▶ TASK TO COMPLETE: In these records, how many lines contain "left"? Please reply with the number only.

▶ RAW DATA:
***

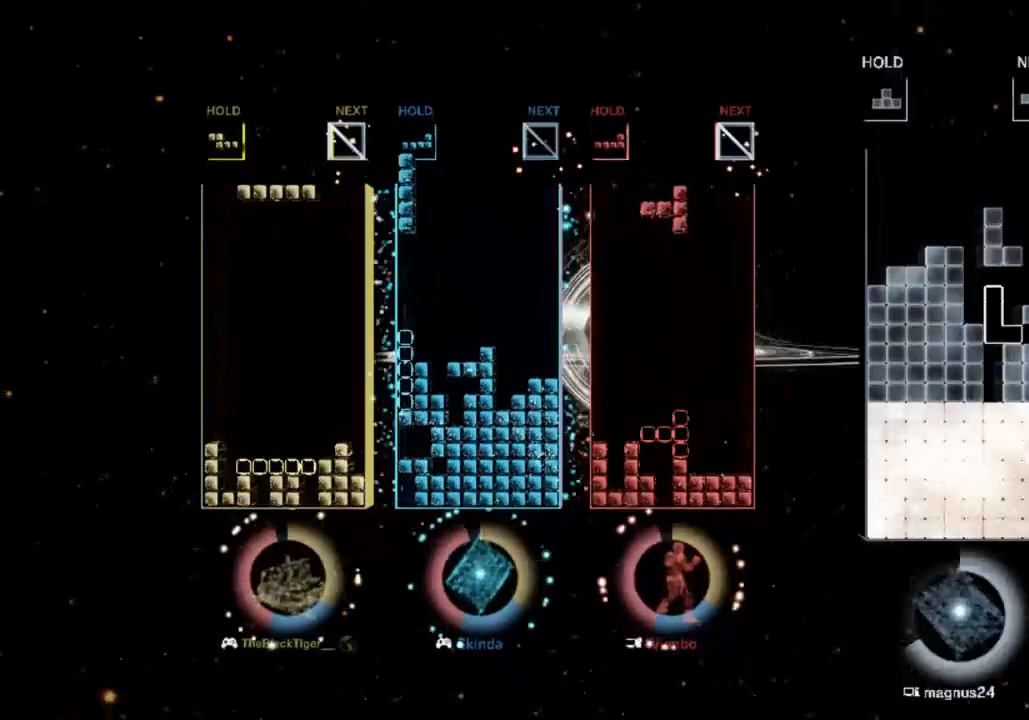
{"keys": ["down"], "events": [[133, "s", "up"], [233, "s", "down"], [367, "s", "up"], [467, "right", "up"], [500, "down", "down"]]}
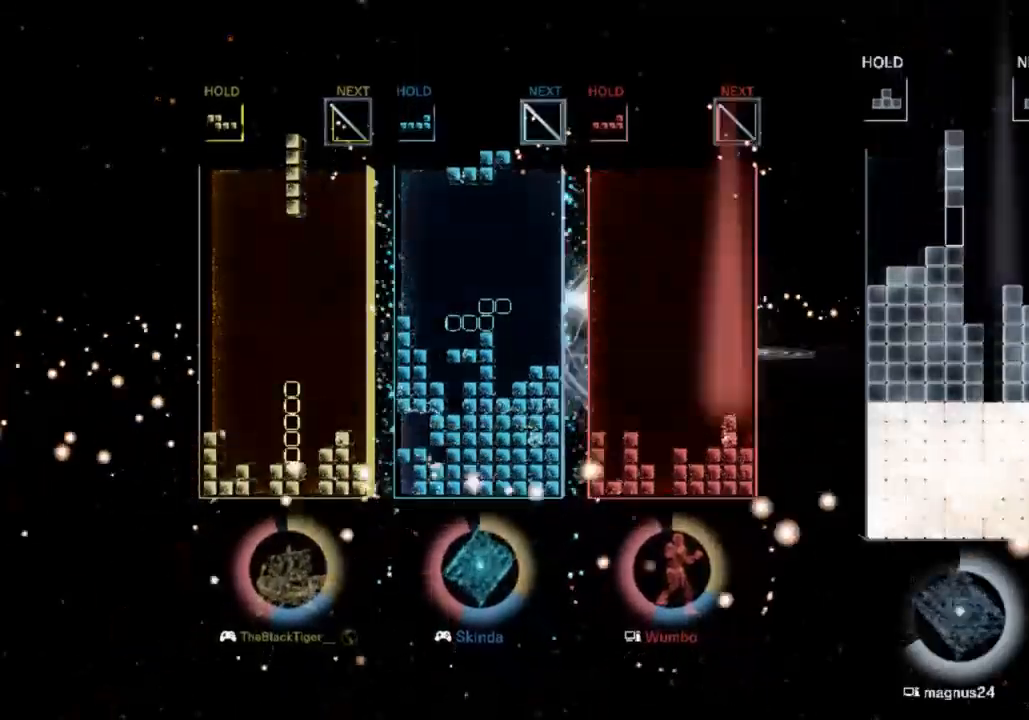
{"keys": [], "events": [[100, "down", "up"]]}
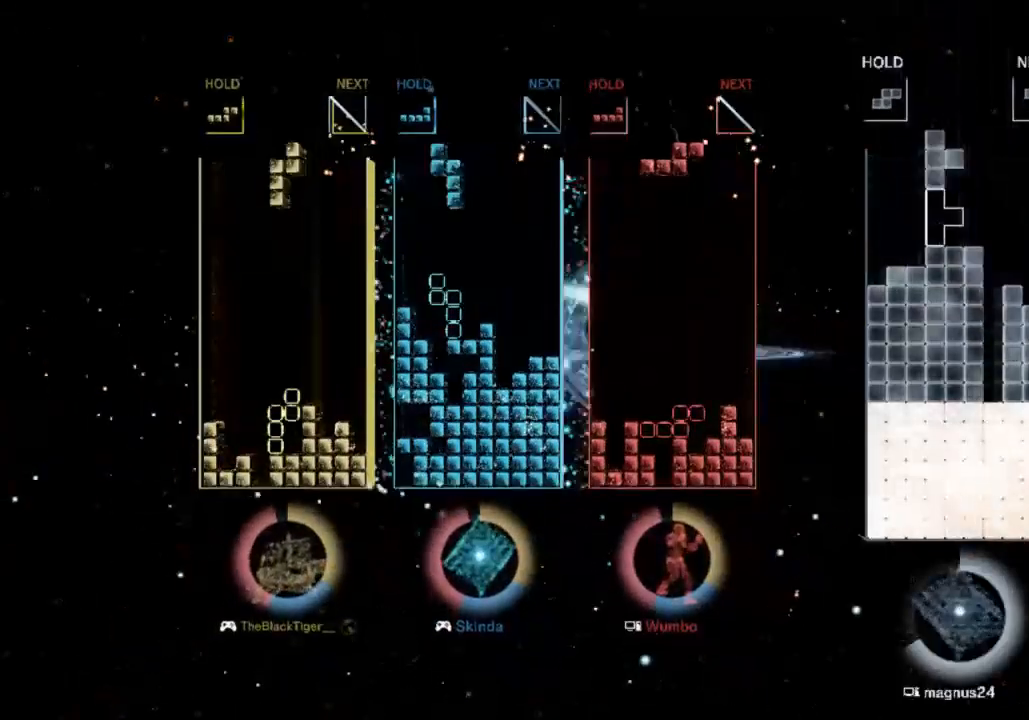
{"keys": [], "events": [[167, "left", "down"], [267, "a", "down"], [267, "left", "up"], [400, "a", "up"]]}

***

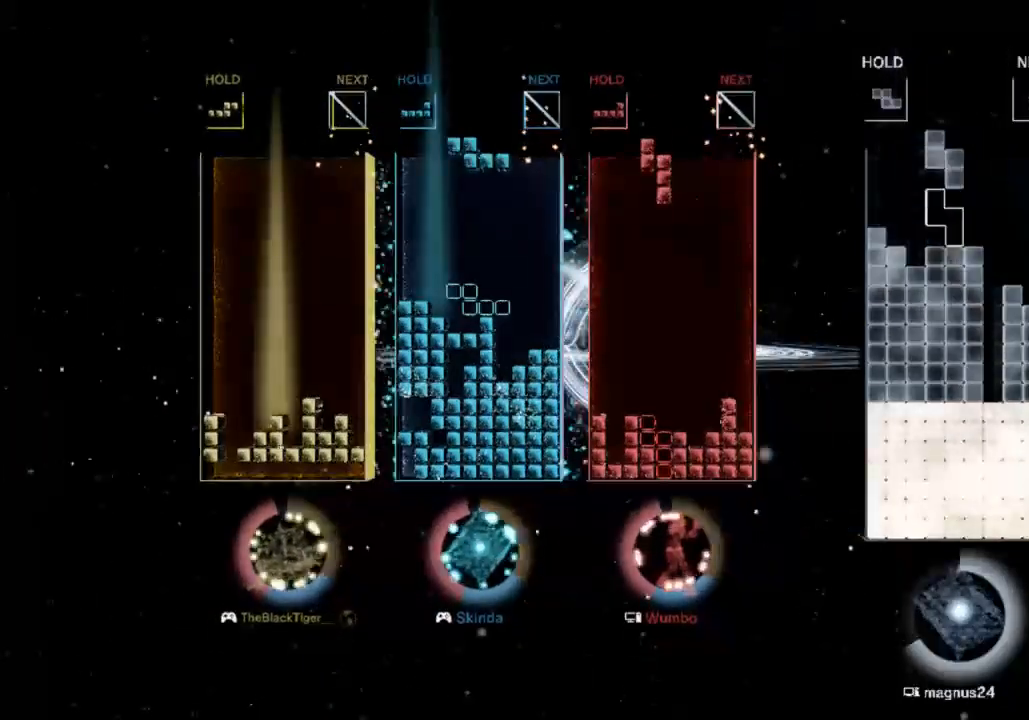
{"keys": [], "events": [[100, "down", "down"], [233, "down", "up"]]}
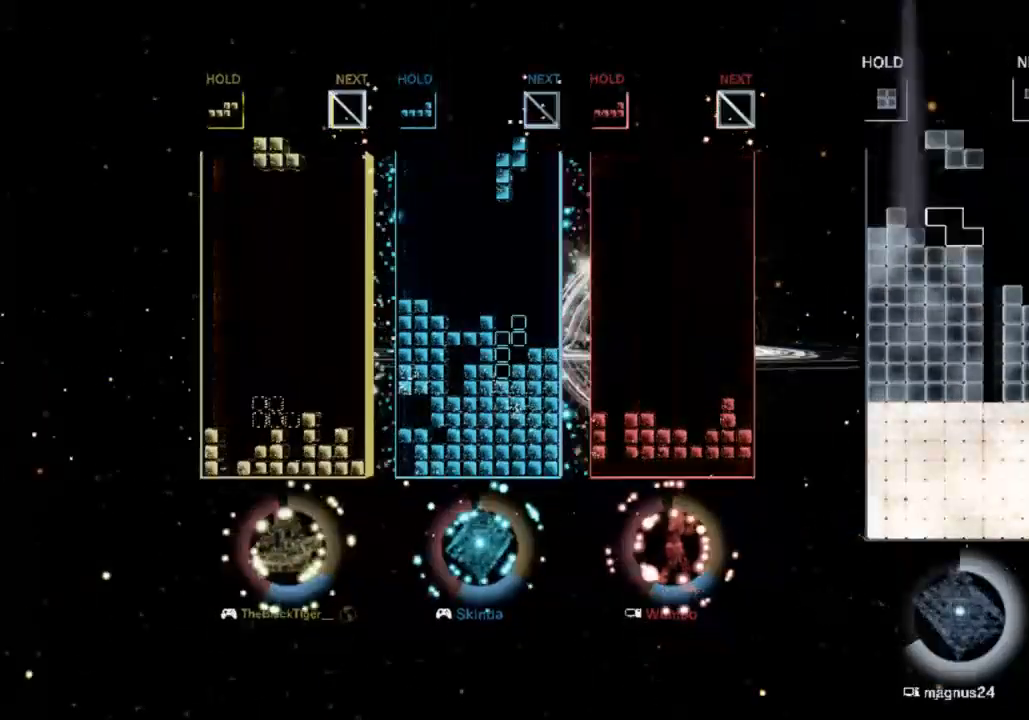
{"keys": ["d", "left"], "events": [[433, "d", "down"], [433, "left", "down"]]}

***

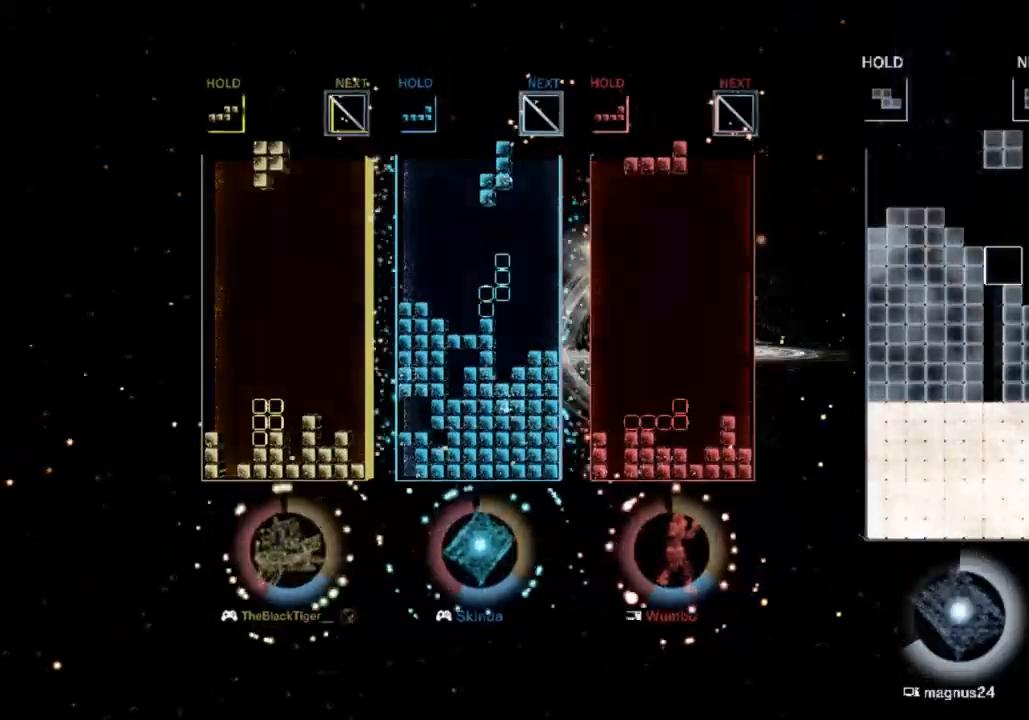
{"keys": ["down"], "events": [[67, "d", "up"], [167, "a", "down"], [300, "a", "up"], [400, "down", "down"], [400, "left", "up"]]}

***

▶ WRITTEN RESPONSE: 3